Sometimes, in order to reach new audiences, it helps to be able to piggyback on someone else’s social media following… which has certainly helped Will Rogers Motion Picture Pioneers Foundation though its fundraising on behalf of furloughed theater employees in the United States. The group has been the target of several third-party fundraisers—in the words of executive director Todd Vradenburg, fundraisers where “someone else is doing it. Someone else is taking responsibility for raising the money. The accounting the money. They’re simply going to send the charity a check.”

The most visible of Will Rogers’ third-party fundraisers is the YouTube streaming series Lionsgate Live!, which winds up this Friday with a free screening of John Wick: Chapter 3—Parabellum. Interspersed with the film are cameos from film stars and calls to action to donate to Will Rogers, the result of which is “about a thousand people, 1,500 maybe, over the last couple of weeks that have jumped onboard with supporting the efforts,” said director of development Christina Blumer. “We couldn’t have asked for anything better, as a smaller charity. Something like is a really big opportunity for us. We don’t get calls like that every day. So to be part of something like this is really huge.”

“For us, because our reach is perhaps not as large as some of the other organizations involved, being tied to something bigger—like a Lionsgate—is really what’s helping us communicate on a larger scale,” said Vradenburg. Other industry partners have stepped up to the plate with third-party fundraisers. Popcornopolis donates 10 percent of their proceedings tied to Lionsgate Live! to Will Rogers. Kernel Season’s ran an “old fashioned fundraising campaign,” said Vradenburg, reaching out to their clients, vendors, and social media following asking for donations. Malco Theatres hosted a trivia night in support of Will Rogers, while Cinema In Flux is selling Will Rogers merchandise—with proceeds, of course, going back to the Pioneers Assistance Fund.

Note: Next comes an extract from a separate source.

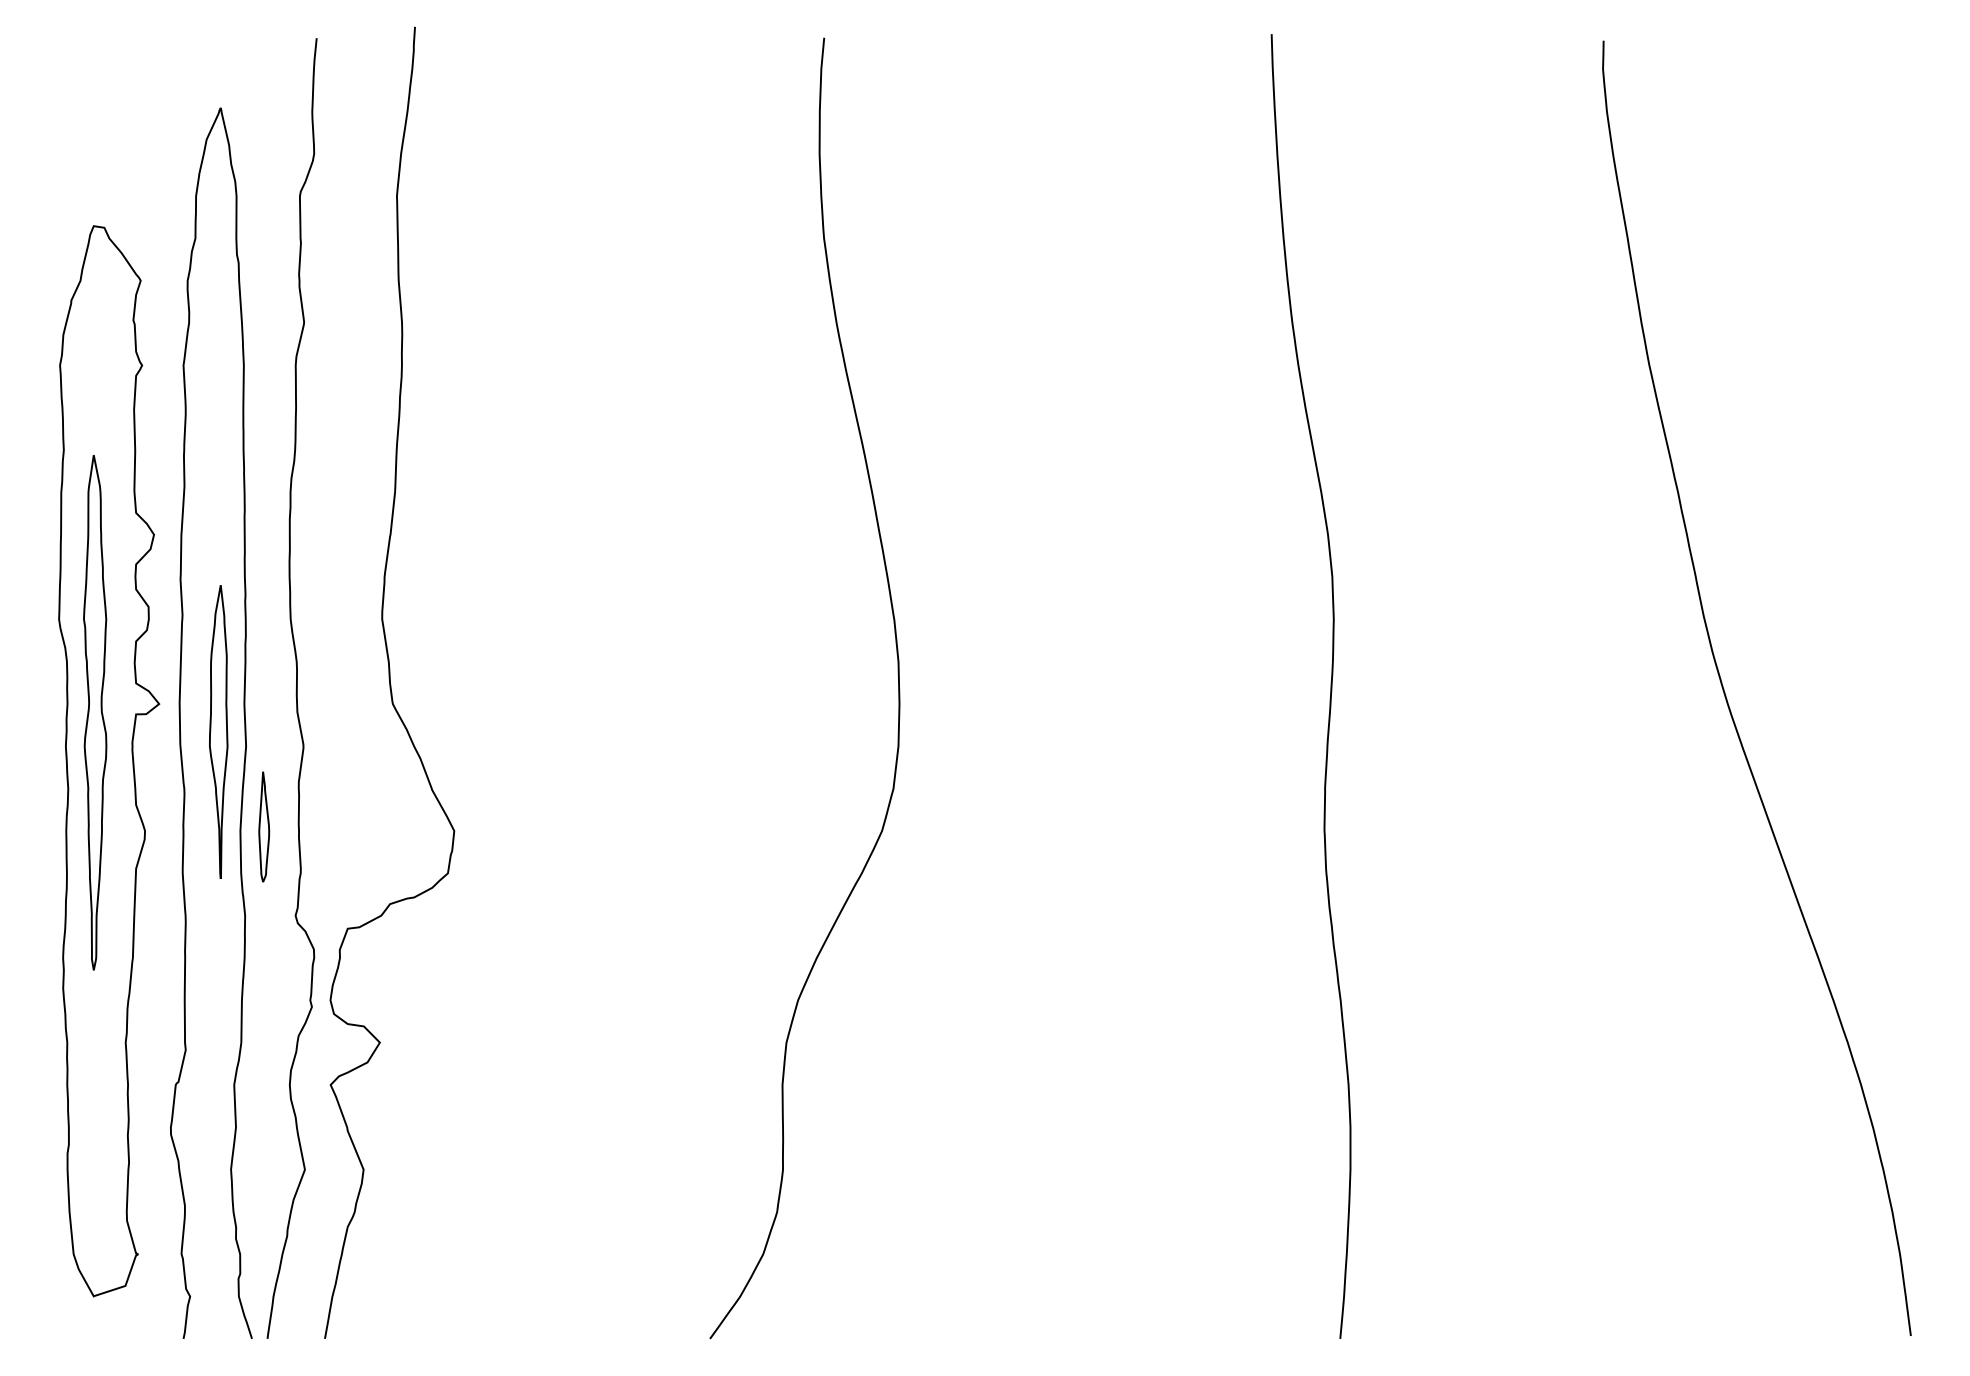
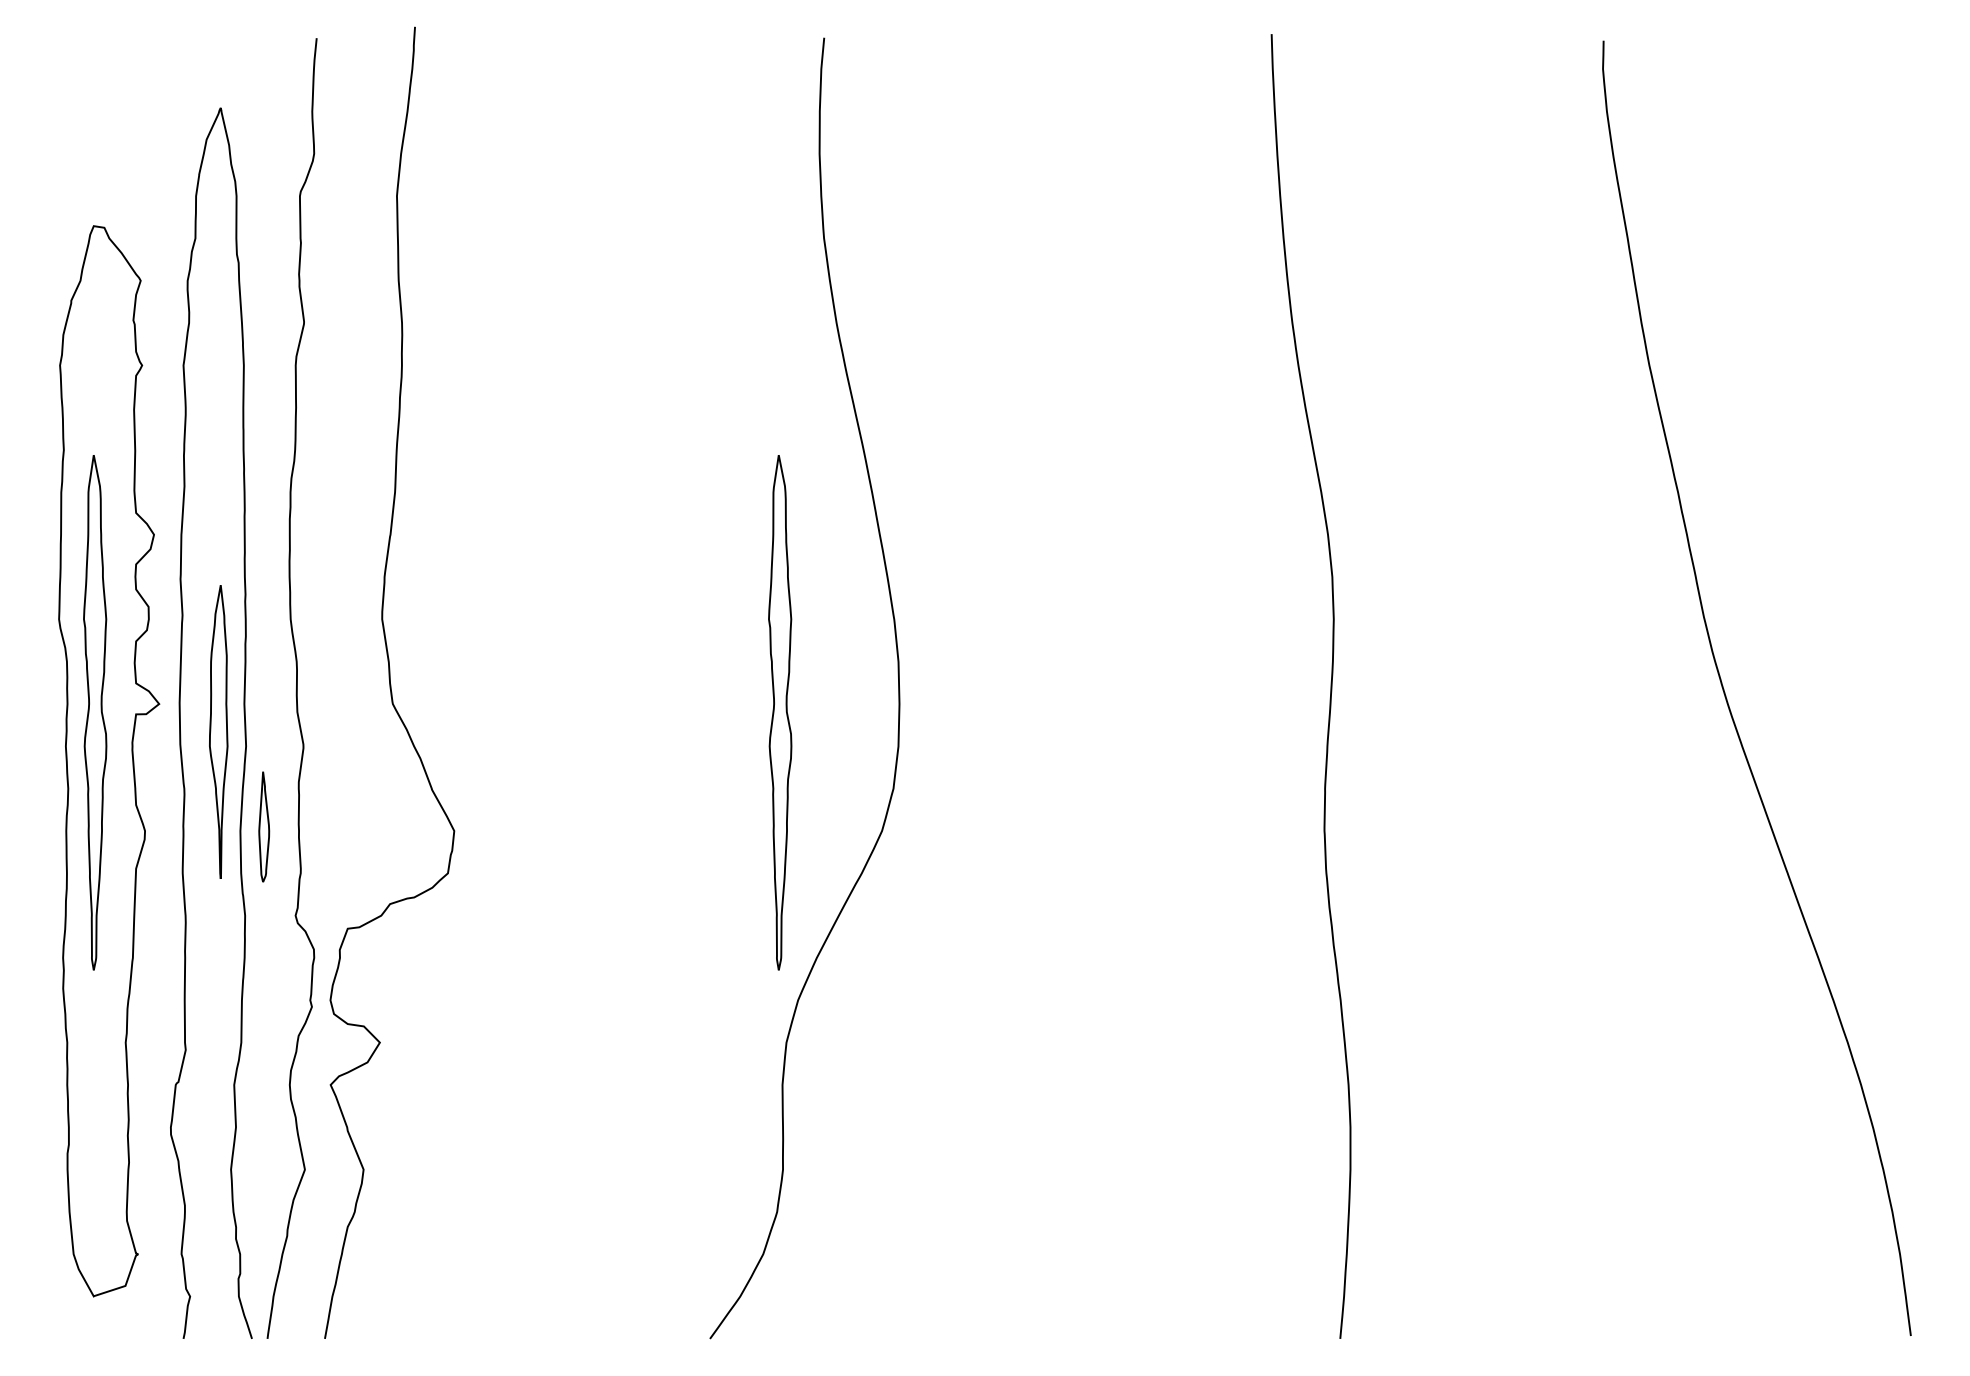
part at (780, 712): none -> present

Film Row, an affiliate organization of Will Rogers, jumpstarted their own “Quarantrivia Night,” which doubled as a fundraiser and a much-needed social activity. “As you know, this is a very social industry,” said Vradenburg. “And this is an opportunity to have some social interaction, have some fun, and raise a little money for charity. We’re happy to see that the Canadian Pioneers are now doing a trivia night, also.… Who knows, maybe we’ll put together a nice little friendly rivalry?”

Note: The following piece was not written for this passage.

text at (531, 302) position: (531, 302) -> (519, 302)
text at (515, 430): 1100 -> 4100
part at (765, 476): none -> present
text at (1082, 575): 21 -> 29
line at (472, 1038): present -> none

Partnering with other brands—whether studios, exhibitors, vendors, or partner groups like FilmRow—has helped Will Rogers reach people outside the film exhibition industry, which Blumer describes as unusual. “With the current situation going on, I think everyone, even outside the industry, has a newfound appreciation for people who work at movie theaters. And they realize the value theatrical entertainment brings. And so the support that we receive from the general public for a charity that supports the industry is something that we’ve never seen before. It’s really fantastic to see the support coming in.”

Disclaimer: The Boxoffice Company is the parent company of Boxoffice Pro.